Он кивает на почти готовую корону у меня на коленях.
— Почему твоя не разваливается?
— Может быть, — медленно отвечаю я, — потому что я делаю все правильно.
От его унылого взгляда у меня из горла вырывается смешок. Лепестки проскальзывают между его пальцами, пока он пытается связать стебли и что-то бормочет себе под нос.
— Я могу держать меч обеими руками, но не могу заставить эти чертовы цветы держаться вместе.
— Честно говоря, — говорю я, прикручивая последний цветок на место, — у меня было много практики. Мы с Адиной постоянно делали их из одуванчиков.
Эта мысль вызывает грустную улыбку. Я любуюсь своей работой, а после надеваю корону ему на голову, расправляя его черные кудри.
— Ну вот. Снова стал принцем.
Он улыбается, отвлекая меня своими ямочками. Я ложусь на бок, зеркально отражая его позу, опираясь на локоть и глядя на корону. Яркие цветы контрастируют с чертами его лица, мягкими и изящными, в то время как все остальное в нем совсем не такое.
— Вот, — он протягивает наполовину раздавленный цветок. Пальцы скользят по моим волосам, когда он заправляет стебель мне за ухо. — Притворись, что это незабудка.

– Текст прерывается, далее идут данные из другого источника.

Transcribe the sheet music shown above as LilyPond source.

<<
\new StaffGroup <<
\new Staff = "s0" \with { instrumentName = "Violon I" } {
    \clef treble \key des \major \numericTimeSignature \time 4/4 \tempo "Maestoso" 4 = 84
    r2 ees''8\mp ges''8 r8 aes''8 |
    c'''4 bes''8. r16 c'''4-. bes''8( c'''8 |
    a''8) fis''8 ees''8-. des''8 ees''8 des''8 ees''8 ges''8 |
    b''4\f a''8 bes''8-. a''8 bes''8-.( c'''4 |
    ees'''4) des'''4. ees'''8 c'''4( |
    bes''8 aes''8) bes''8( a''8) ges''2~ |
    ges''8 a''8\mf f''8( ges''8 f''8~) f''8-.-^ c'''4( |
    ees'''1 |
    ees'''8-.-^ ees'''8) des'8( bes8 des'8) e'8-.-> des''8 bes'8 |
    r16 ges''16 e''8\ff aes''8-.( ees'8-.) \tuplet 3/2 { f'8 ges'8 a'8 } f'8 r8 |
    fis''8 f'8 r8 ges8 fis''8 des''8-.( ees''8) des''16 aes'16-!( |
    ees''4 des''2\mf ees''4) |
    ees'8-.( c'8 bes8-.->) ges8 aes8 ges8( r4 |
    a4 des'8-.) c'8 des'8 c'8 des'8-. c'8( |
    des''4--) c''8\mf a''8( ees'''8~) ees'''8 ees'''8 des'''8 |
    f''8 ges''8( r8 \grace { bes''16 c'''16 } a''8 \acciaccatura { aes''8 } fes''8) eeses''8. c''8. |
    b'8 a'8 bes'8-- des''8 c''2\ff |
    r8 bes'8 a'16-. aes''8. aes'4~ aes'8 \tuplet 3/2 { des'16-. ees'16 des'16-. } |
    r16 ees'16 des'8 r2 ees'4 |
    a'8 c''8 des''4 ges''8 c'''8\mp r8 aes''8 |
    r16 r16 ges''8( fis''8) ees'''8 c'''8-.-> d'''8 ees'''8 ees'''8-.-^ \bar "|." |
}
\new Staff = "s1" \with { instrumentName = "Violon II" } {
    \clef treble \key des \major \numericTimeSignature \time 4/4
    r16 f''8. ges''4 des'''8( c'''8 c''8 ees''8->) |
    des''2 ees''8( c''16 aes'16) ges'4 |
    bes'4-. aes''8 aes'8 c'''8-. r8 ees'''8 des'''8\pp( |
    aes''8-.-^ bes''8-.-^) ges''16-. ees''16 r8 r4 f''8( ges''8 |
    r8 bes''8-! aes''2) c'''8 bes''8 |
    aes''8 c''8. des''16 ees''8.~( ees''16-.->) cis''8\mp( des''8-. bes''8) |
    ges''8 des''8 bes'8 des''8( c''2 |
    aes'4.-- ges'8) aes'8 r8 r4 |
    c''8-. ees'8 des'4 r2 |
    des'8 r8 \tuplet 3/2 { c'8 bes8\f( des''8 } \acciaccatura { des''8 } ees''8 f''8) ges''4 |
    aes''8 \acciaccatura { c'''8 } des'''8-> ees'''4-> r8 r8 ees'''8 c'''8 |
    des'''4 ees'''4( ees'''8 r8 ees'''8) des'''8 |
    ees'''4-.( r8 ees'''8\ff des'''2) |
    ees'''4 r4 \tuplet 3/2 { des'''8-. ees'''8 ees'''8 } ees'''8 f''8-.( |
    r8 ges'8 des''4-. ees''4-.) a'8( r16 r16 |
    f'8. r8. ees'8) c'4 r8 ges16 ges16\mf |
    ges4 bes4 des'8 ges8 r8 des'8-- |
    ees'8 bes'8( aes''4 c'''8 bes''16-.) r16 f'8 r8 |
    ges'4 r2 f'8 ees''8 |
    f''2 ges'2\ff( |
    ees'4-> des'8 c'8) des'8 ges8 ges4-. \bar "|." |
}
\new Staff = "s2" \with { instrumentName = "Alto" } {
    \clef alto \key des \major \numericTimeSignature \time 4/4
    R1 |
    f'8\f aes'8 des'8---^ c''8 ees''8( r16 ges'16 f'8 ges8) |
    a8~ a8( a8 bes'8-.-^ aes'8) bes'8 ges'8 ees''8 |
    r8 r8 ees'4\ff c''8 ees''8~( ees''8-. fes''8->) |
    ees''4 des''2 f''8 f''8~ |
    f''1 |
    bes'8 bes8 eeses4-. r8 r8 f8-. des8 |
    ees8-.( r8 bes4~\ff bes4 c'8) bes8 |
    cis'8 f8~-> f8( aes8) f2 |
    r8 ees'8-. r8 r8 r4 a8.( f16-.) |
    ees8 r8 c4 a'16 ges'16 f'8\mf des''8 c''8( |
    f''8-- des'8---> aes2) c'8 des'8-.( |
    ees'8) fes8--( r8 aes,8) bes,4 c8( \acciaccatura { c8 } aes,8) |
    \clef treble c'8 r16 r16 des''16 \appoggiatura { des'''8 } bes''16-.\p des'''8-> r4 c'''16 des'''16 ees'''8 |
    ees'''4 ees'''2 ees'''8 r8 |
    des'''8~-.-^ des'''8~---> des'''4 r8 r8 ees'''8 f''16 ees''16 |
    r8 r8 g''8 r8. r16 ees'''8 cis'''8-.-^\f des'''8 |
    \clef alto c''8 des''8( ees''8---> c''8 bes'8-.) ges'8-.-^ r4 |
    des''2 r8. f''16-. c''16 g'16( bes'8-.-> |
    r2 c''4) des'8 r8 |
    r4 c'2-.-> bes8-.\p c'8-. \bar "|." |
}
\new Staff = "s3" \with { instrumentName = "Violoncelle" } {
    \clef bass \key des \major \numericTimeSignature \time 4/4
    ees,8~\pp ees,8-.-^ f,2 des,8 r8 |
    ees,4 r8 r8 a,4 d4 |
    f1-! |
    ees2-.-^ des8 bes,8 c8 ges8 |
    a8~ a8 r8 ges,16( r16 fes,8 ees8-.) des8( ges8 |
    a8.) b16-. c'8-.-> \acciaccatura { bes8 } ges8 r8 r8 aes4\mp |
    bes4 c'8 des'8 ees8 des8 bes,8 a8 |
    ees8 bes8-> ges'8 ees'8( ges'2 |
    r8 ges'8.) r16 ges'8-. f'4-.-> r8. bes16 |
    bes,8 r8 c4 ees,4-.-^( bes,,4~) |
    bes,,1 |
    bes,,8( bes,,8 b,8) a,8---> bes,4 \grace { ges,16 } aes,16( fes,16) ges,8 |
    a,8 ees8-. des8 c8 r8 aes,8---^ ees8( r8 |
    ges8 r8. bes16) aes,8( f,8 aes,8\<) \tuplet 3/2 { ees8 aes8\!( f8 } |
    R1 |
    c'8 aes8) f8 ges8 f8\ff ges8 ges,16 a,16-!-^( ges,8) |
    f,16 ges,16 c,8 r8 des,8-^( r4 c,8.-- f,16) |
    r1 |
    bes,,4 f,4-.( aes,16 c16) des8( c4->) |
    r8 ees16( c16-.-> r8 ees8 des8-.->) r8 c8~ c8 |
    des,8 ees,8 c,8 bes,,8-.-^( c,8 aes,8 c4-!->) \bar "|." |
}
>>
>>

В памяти всплывает ночь последнего бала, а также поцелуй, который так и не случился. И подумать только, что теперь, когда мы действительно должны быть врагами, мы разделили еще больше.
— Мы довольно хорошо притворяемся, — бормочу я, наблюдая за его лицом.
Он открывает рот, словно для того, чтобы высказать слова, которые долго держал в себе.
Но его взгляд скользит вниз по моей шее, по изгибу обнаженного плеча. Огромная рубашка и бретелька майки теперь ниспадают с моей руки, небрежно лежащей на боку.
Его глаза сужаются, становясь похожими на осколки льда, а затем в них начинает зарождаться буря.
Сердце, бьющееся от его взгляда, замирает от осознания того, что он видит. Я быстро сажусь, натягивая рубашку на плечи. Прижимаю руку к ткани, чтобы убедиться, что она прикрывает изуродованную кожу под ней.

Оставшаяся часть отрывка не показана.